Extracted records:
+ + + + +

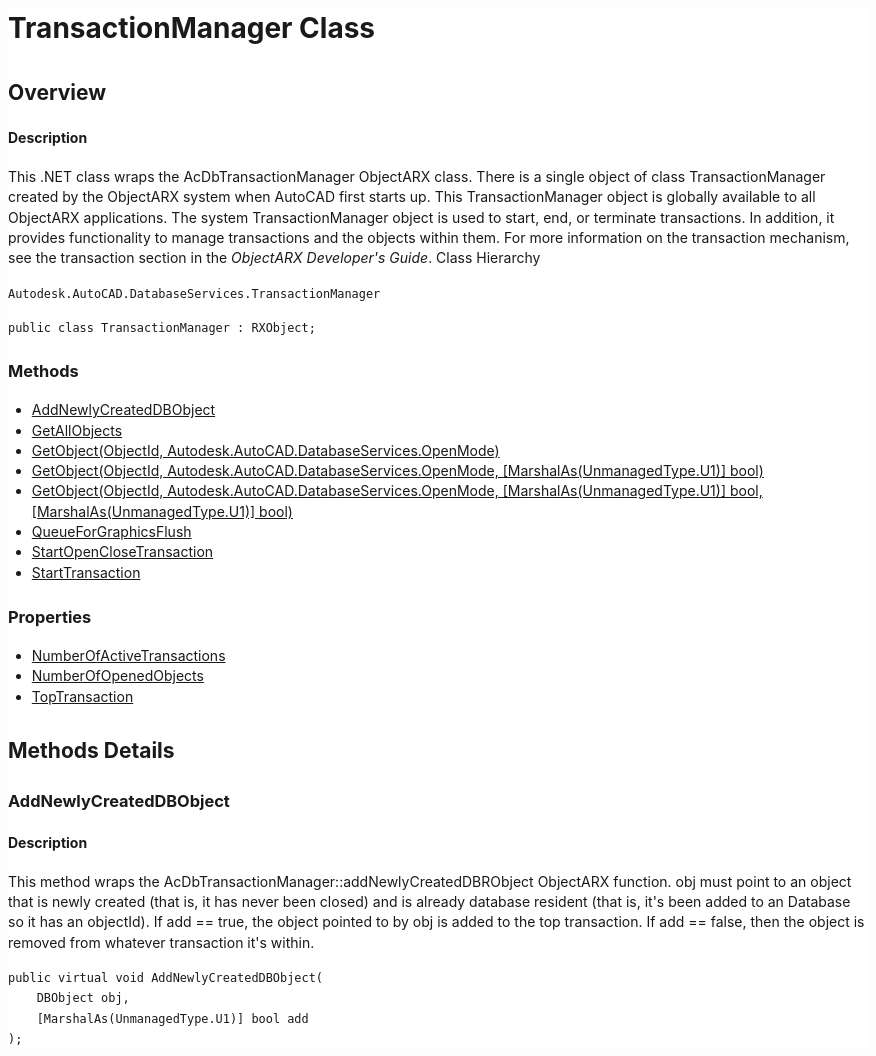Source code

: # TransactionManager Class

## Overview

#### Description
This .NET class wraps the AcDbTransactionManager ObjectARX class. 
There is a single object of class TransactionManager created by the ObjectARX system when AutoCAD first starts up. This TransactionManager object is globally available to all ObjectARX applications. 
The system TransactionManager object is used to start, end, or terminate transactions. In addition, it provides functionality to manage transactions and the objects within them. 
For more information on the transaction mechanism, see the transaction section in the _ObjectARX Developer's Guide_.
Class Hierarchy
```text
Autodesk.AutoCAD.DatabaseServices.TransactionManager
```

```text
public class TransactionManager : RXObject;
```

### Methods

- [AddNewlyCreatedDBObject](#addnewlycreateddbobject)
- [GetAllObjects](#getallobjects)
- [GetObject(ObjectId, Autodesk.AutoCAD.DatabaseServices.OpenMode)](#getobject(objectid,-autodesk.autocad.databaseservices.openmode))
- [GetObject(ObjectId, Autodesk.AutoCAD.DatabaseServices.OpenMode, [MarshalAs(UnmanagedType.U1)] bool)](#getobject(objectid,-autodesk.autocad.databaseservices.openmode,-[marshalas(unmanagedtype.u1)]-bool))
- [GetObject(ObjectId, Autodesk.AutoCAD.DatabaseServices.OpenMode, [MarshalAs(UnmanagedType.U1)] bool, [MarshalAs(UnmanagedType.U1)] bool)](#getobject(objectid,-autodesk.autocad.databaseservices.openmode,-[marshalas(unmanagedtype.u1)]-bool,-[marshalas(unmanagedtype.u1)]-bool))
- [QueueForGraphicsFlush](#queueforgraphicsflush)
- [StartOpenCloseTransaction](#startopenclosetransaction)
- [StartTransaction](#starttransaction)

### Properties

- [NumberOfActiveTransactions](#numberofactivetransactions)
- [NumberOfOpenedObjects](#numberofopenedobjects)
- [TopTransaction](#toptransaction)


## Methods Details

### AddNewlyCreatedDBObject

#### Description
This method wraps the AcDbTransactionManager::addNewlyCreatedDBRObject ObjectARX function. 
obj must point to an object that is newly created (that is, it has never been closed) and is already database resident (that is, it's been added to an Database so it has an objectId). 
If add == true, the object pointed to by obj is added to the top transaction. If add == false, then the object is removed from whatever transaction it's within.
```text
public virtual void AddNewlyCreatedDBObject(
    DBObject obj, 
    [MarshalAs(UnmanagedType.U1)] bool add
);
```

+ + + + +

#### EXERCISE
Skip every picture and return the lines above from the top through the one that contains "There is a single".

#### OUTPUT FOR THIS EXERCISE
Source code

: # TransactionManager Class

## Overview

#### Description
This .NET class wraps the AcDbTransactionManager ObjectARX class. 
There is a single object of class TransactionManager created by the ObjectARX system when AutoCAD first starts up. This TransactionManager object is globally available to all ObjectARX applications. 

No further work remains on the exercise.